13 Sep 2018 Artificial Intelligence in Asset Management – Opportunities and Limits
Vincent Weber is Managing Director of Absolute return at prime Capital and heads the research department. He is also lead portfolio manager of the Gateway Target Beta UCITS fund which is a quantitative investment strategy that mixes risk parity with CTA and Alternative Risk premia approaches. Vincent has a particular expertise in developing Prime capital’s systematic asset allocation and risk models.
Since the development of so-called robo-advisors, the concept of artificial intelligence (AI) has gained more and more attention. Often, AI is associated with terms such as machine learning (ML), deep learning, and big data, making the topic even more complex and difficult to grasp. Artificial intelligence can lead to new investment ideas and more robust portfolio allocations regardless of the implemented investment strategy. Indeed, this technology can benefit the entire spectrum of an asset management company’s value chain.
The idea of AI is certainly not new and the concept has been coined long before the beginning of the 21st century. Already in 1956, pioneering researchers at a Dartmouth college conference used the term to describe machines which possess the same characteristics as the human brain.

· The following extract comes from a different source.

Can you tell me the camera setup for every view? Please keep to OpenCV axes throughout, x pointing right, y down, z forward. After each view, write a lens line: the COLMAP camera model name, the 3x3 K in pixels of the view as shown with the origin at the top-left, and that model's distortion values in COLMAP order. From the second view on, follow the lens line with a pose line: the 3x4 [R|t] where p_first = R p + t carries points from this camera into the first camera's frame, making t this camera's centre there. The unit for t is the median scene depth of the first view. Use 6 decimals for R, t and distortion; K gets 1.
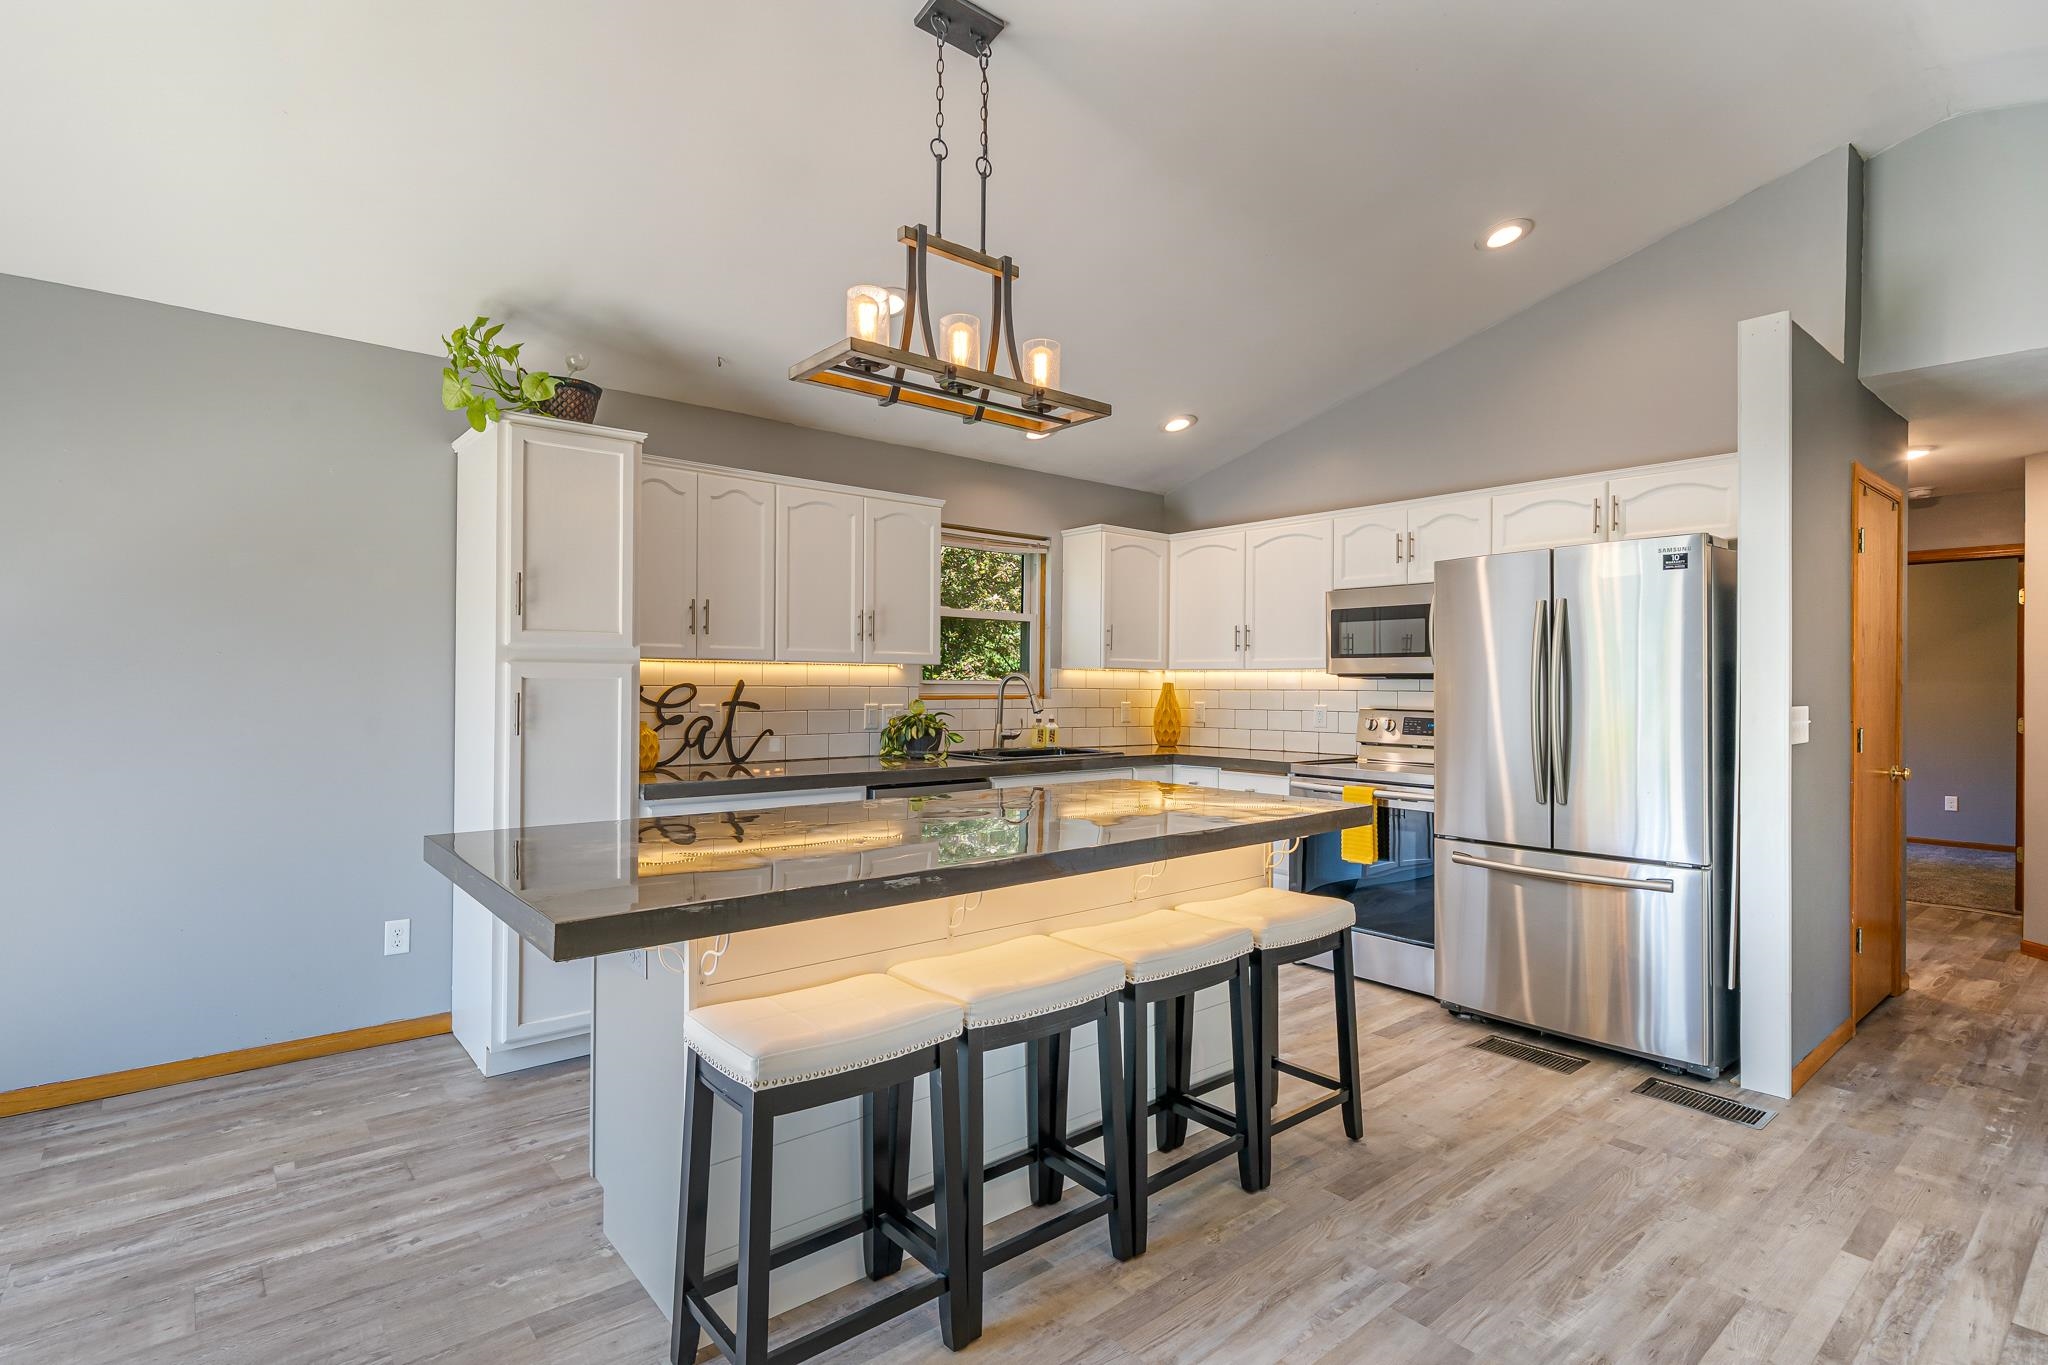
lens RADIAL K [[998.9, 0, 998.7], [0, 998.9, 681.5], [0, 0, 1]] dist [-0.003646, 0.002854]
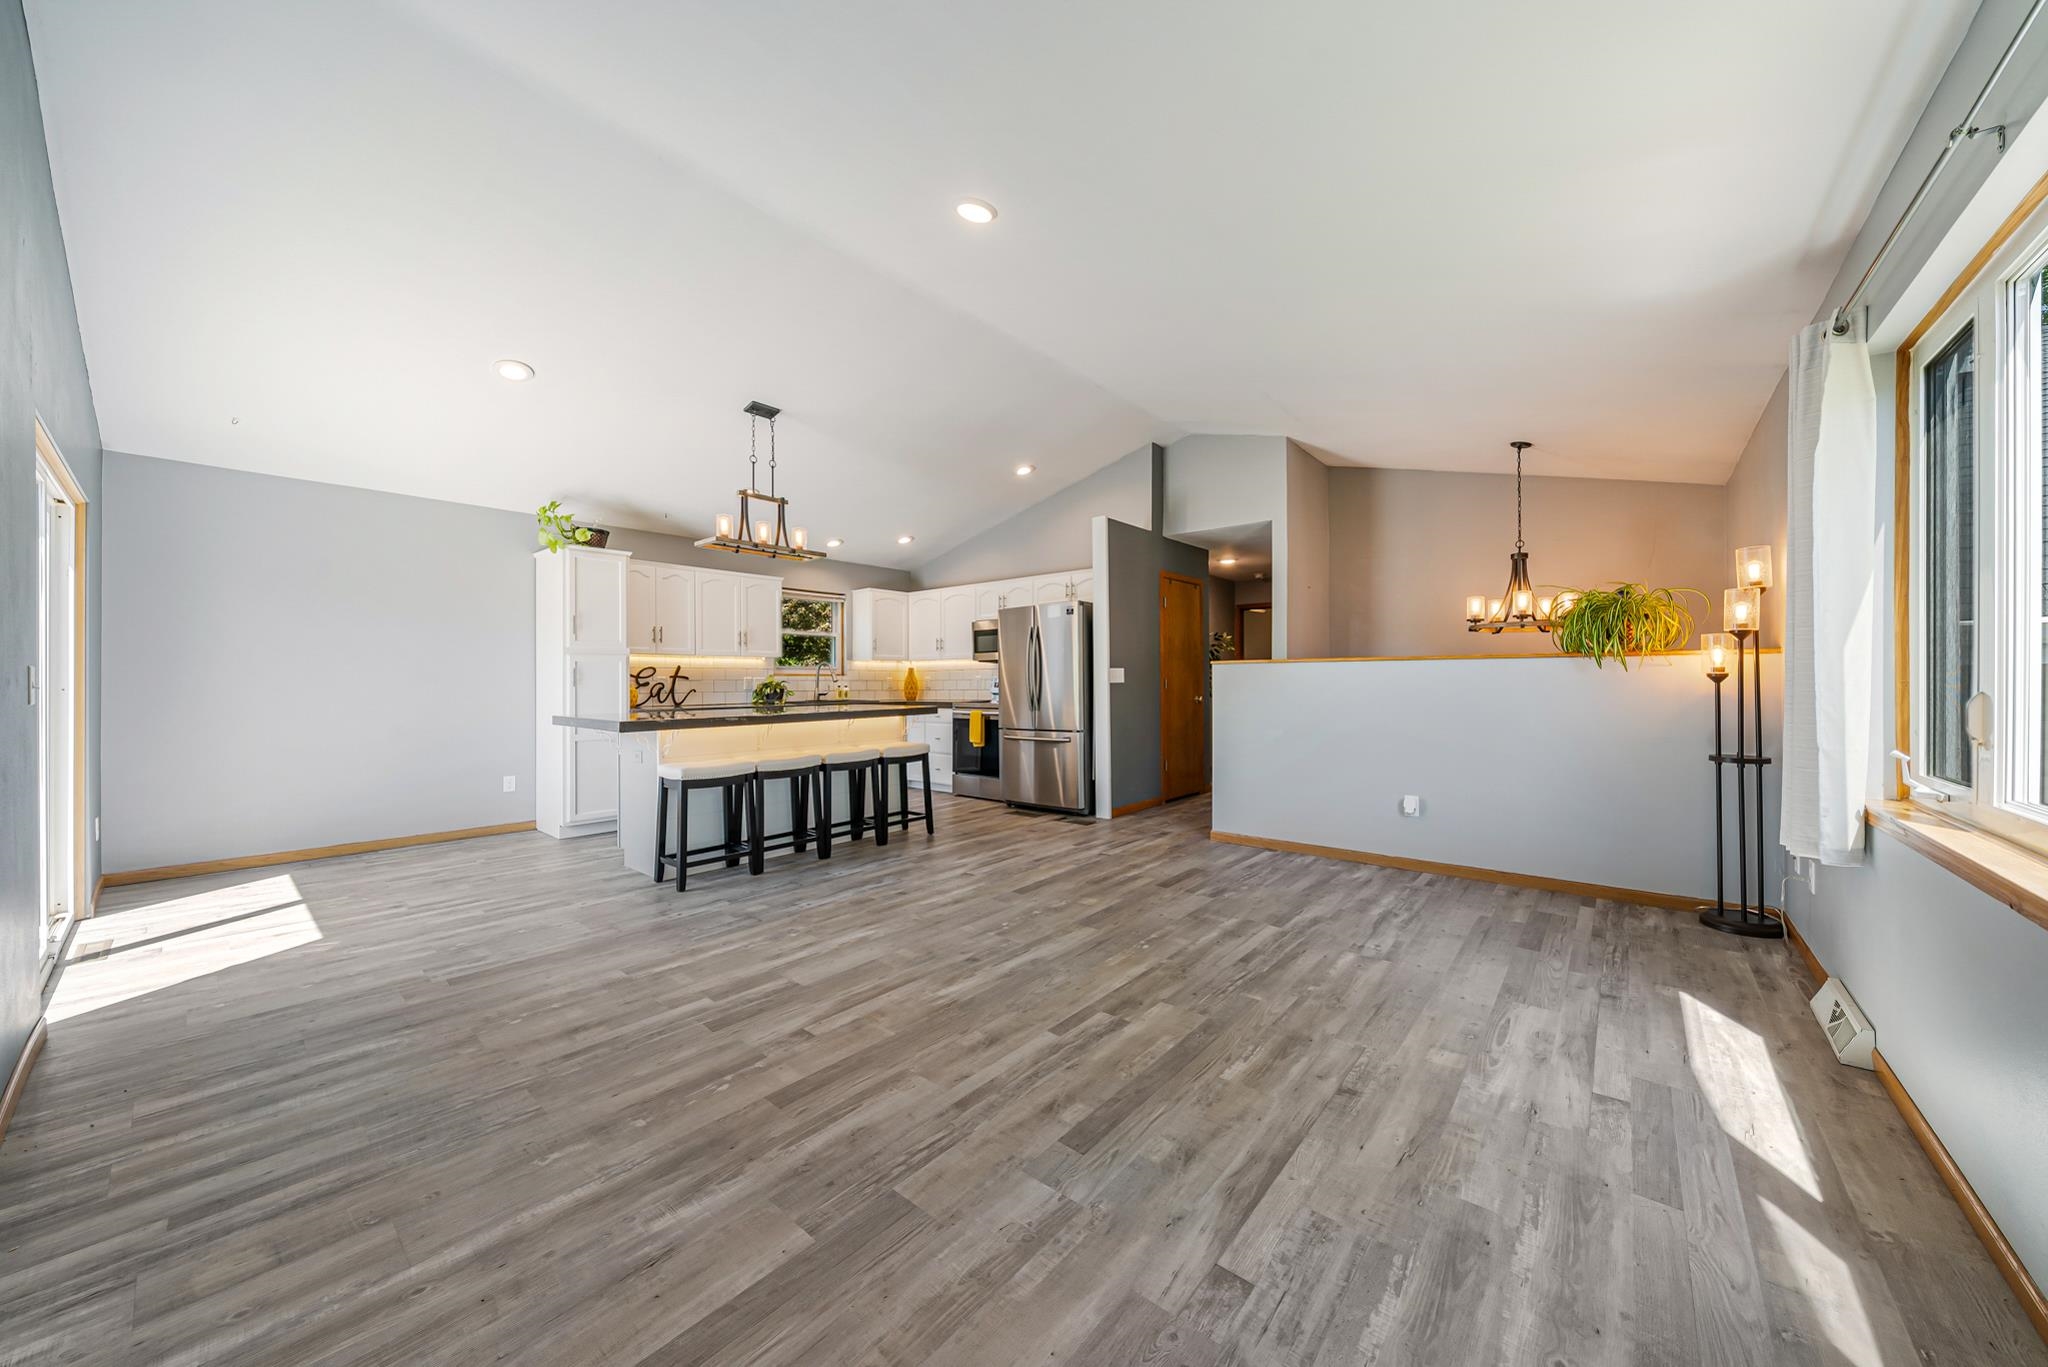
lens RADIAL K [[726.6, 0, 1013.8], [0, 726.6, 677.3], [0, 0, 1]] dist [-0.008472, 0.000632]
pose [[0.984744, -0.012743, 0.173540, 0.204226], [0.013853, 0.999891, -0.005187, 0.051330], [-0.173455, 0.007512, 0.984813, -0.744953]]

Even back then the range of possibilities offered by “General AI” was fascinating, yet technological limitations made it impossible to materialize the concept. The optimal point still has not been reached, but the always evolving computer power has now mastered “narrow AI” which can be defined as a technology that is able to perform single specific tasks at least equally or sometimes even better than humans are. These tasks include face recognition, driving a car or classifying different images.
The inherent “intelligence” of these systems is thereby rooted in the methods of machine learning (ML). Contrary to widespread beliefs, ML is not equivalent to AI, but merely represents a subclass of it, such as calculus is a subclass of the overall field of mathematics.

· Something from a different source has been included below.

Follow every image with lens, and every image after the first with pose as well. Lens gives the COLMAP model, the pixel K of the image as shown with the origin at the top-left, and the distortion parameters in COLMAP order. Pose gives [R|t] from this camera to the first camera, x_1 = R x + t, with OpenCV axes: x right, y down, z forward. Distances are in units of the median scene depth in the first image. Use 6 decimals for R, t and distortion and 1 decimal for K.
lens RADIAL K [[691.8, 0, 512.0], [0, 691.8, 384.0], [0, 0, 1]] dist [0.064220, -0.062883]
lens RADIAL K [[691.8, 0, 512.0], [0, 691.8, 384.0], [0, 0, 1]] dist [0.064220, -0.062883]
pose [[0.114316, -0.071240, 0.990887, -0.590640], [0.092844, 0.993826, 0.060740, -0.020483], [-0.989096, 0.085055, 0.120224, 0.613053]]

The essence of ML lies in the utilization of algorithms to analyse data, derive learnings from it and then predict outcomes. It combines statistical and computer science methods which can be subdivided into the following categories: supervised, unsupervised, reinforcement and deep learning.
In a “supervised learning” problem each input variable is assigned an output variable, it uses existing relationships among the observable data to establish a relation between input and output data. For example, a bank could use its customer’s income, overall wealth and family status to assess creditworthiness. Existing customer information is then calibrated and applied to the new situation.
On the contrary, “unsupervised learning” algorithms only use input data, there is no associated output data. Based on the existent output data, the algorithm attempts to uncover a relation between the observation points. Cluster analysis, which groups data with similar characteristics, is often implemented in this area. For example, stocks can be grouped using an algorithm according to their risk characteristics thus replacing the classical sector classification.
Combining methods used by both supervised and unsupervised learning, we enter the field of “reinforcement learning”. The algorithm thereby first tries to detect patterns on its own and then uses a feedback mechanism to make an informed decision. Such algorithms are at the basis of adaptive trading systems which are able to independently execute trades that can then be evaluated for gains or losses.
Finally, “deep learning” algorithms are based on the idea of neural networks. It is probably the area of AI which comes closest to replicating the functioning of the human nervous system. A neural network consists of different layers of neurons which are connected to other neurons that process input data through a non-linear function. Neural networks are nothing new. In fact, the topic has been discussed since the early stages of the AI revolution. However, all methods described above are very data consuming and require a tremendous amount of computing power, which so far have rendered their practical implementation rather inadequate. Still, with the increased availability of data and accessible computational power, these models have regained momentum in recent years.
With the increasing popularity of artificial intelligence, asset managers have included these techniques in their value chain to improve investment processes. For instance, an unsupervised learning algorithm, such as principal component analysis, could be used to derive a limited number of forecast indicators from a broad universe of financial market data. These new, algorithmically generated indicators could in turn be used in a second step by a “supervised learning” algorithm, such as linear regression, to forecast asset returns and generate a corresponding buy or sell signal.
However, most of the methods used today in asset management are based on “supervised learning”. In this respect, the classical models already developed in statistics are often sufficient to capture the majority of the trading signals generated by the underlying data. Since financial prices follow an almost random walk, the level of information on the basis of which new investment ideas can be developed is limited. Complex models that need a lot of information for accurate calibration are more likely to distort rather than identify actual new trends. Therefore we still have to wait until enough data is available for neural networks to be able to provide reliable forecasts. Although AI has gained importance in recent years, the investment process still requires expert knowledge to determine input variables and monitor models.